The main opposition – Indian National Congress – has slammed the BJP saying by putting the Hindus first, it was discriminating against the Muslims and increasing possibilities of violence.

Modi, however, has gone on praising Adityanath and his government saying they have done unparalleled work in the economic and social spheres that have proved beneficial for all citizens.

Jamal Siddiqui, head of the saffron party’s minority commission, said the BJP was working to raise the number of minority candidates in Uttar Pradesh and four other states that are going to polls next month.

“I hope the minority community will participate both in elections and in government,” he told Reuters. “The Modi government has protected religious sites for all religions. Now, instead of being afraid of saffron, Muslims are coming closer,” he added.

He also said the Muslims’ suspicion of the BJP in Mathura has been fuelled by misleading claims from the opposition parties.

Mathura, which is located some 150 kilometres south of New Delhi, is believed to be the birthplace of Krishna, a prominent Hindu deity.

A temple located on site of his birth was destroyed and replaced by a mosque, known as the Shahi Eidgah, in the 17th century when the Mughals were in power. A Hindu temple complex, which was built in the 1950s, now backs on to the mosque.

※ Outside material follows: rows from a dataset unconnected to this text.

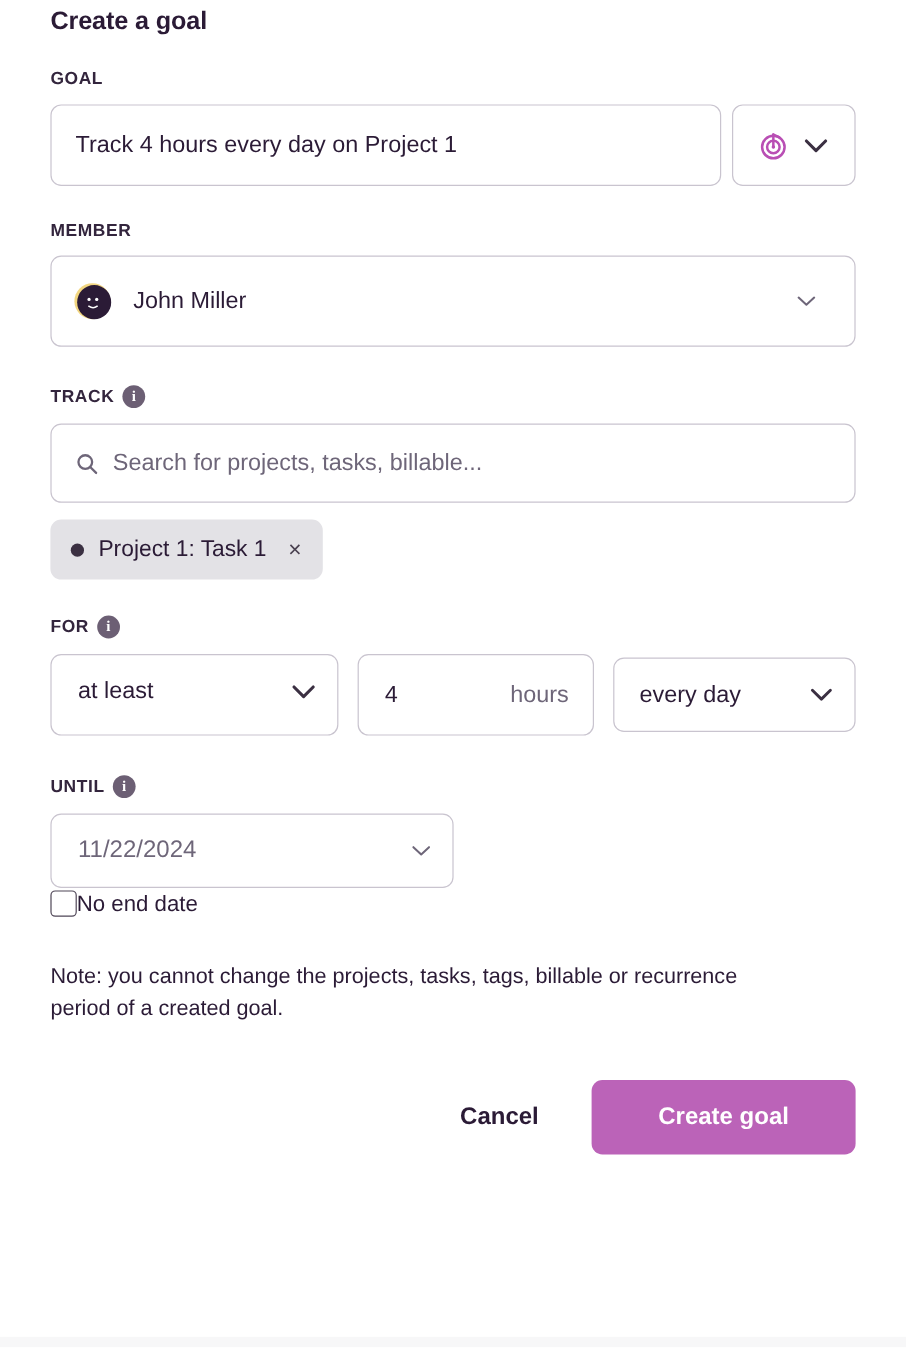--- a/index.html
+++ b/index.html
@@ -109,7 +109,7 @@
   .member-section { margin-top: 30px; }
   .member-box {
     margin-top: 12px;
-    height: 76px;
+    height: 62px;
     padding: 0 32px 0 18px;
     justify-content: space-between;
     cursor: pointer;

An agreement was brokered in the late 1960s to settle the use of the land and the two structures stood like “two sisters” until legal action to demolish the mosque began in 2020, Z Hassan, president of the trust that runs the Eidgah, told the news outlet.

“I have been here for 55 years. I have not felt tension between Hindus and Muslims,” he said. “Only in the last few years this idea has come that there are two communities,” he added.

The case was brought to a local court by several Hindu priests who claim the 1968 agreement was fraudulent.

“This land is very important to us,” Vishnu Jain, the lawyer acting for the petitioners, said. “I don’t believe in any kind of dialogue. There is only one compromise which can happen – that they will be out of this property.”

Both sides expect the case to go on for a long time.

Adityanath and many other BJP leaders took up the local dispute during the election campaigning this year.

The chief minister told a rally in December that work on constructing a temple in Mathura, along the lines of a similar development in Ayodhya, was “in progress”.

Ayodhya, which is also located in Uttar Pradesh, was the scene of communal violence in 1992 and 1993 in which more than 2,000 people died, after a mob razed the 16th century Babri Masjid mosque that many Hindus strongly believe was on the birthplace of Lord Rama – another important deity.

A court ruling allowing the construction of a temple on the controversial site in Ayodhya was a major campaign issue in the 2019 general election, when the BJP increased its majority in the parliament.